— TO DO —
Practice item. Set the material below down again exactly, with no pictures.

— SUPPLIED MATERIAL —
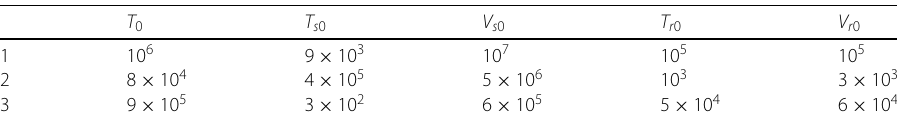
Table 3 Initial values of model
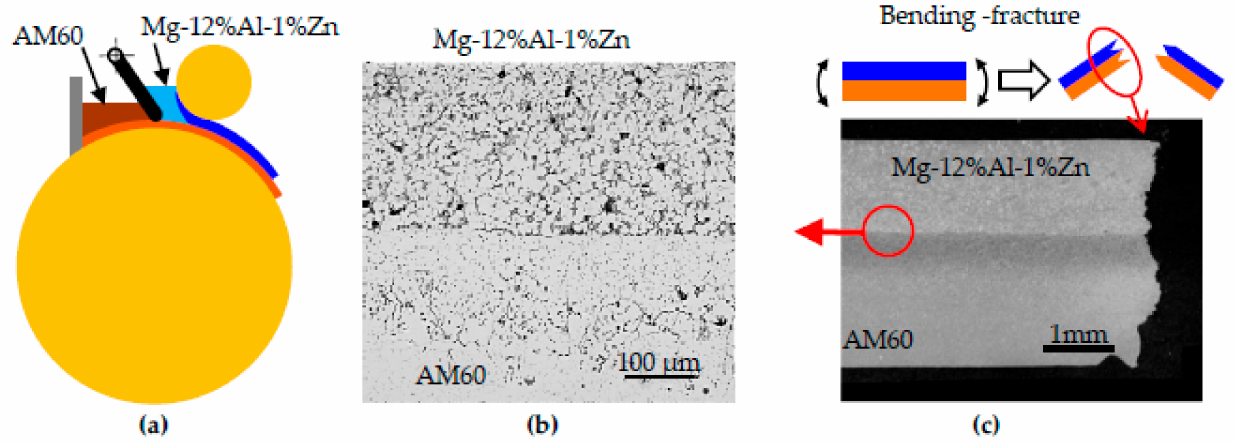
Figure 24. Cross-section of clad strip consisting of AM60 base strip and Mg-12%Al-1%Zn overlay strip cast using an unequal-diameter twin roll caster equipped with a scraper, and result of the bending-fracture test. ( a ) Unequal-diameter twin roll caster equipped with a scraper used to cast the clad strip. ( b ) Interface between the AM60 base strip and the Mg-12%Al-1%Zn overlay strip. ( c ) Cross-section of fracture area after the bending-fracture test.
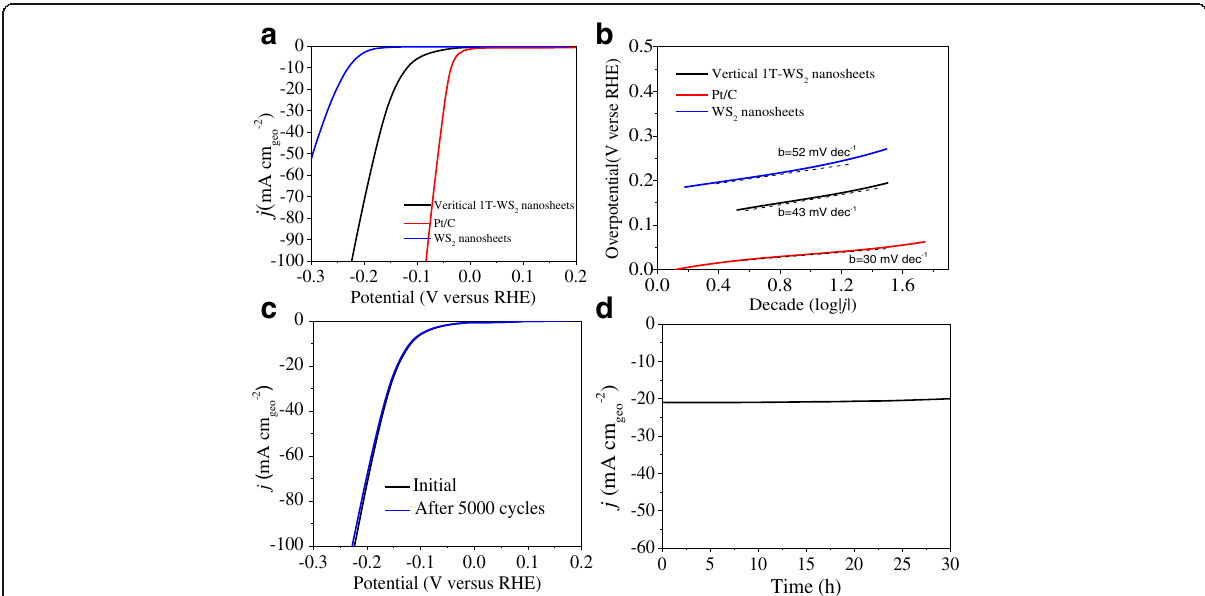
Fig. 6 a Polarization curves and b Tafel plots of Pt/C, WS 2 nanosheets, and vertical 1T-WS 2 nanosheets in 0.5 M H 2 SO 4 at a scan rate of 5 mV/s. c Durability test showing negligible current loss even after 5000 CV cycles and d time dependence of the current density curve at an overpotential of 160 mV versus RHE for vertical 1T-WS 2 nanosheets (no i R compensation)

— ANSWER TO THIS EXERCISE —
Table 3 Initial values of model
Figure 24. Cross-section of clad strip consisting of AM60 base strip and Mg-12%Al-1%Zn overlay strip cast using an unequal-diameter twin roll caster equipped with a scraper, and result of the bending-fracture test. ( a ) Unequal-diameter twin roll caster equipped with a scraper used to cast the clad strip. ( b ) Interface between the AM60 base strip and the Mg-12%Al-1%Zn overlay strip. ( c ) Cross-section of fracture area after the bending-fracture test.
Fig. 6 a Polarization curves and b Tafel plots of Pt/C, WS 2 nanosheets, and vertical 1T-WS 2 nanosheets in 0.5 M H 2 SO 4 at a scan rate of 5 mV/s. c Durability test showing negligible current loss even after 5000 CV cycles and d time dependence of the current density curve at an overpotential of 160 mV versus RHE for vertical 1T-WS 2 nanosheets (no i R compensation)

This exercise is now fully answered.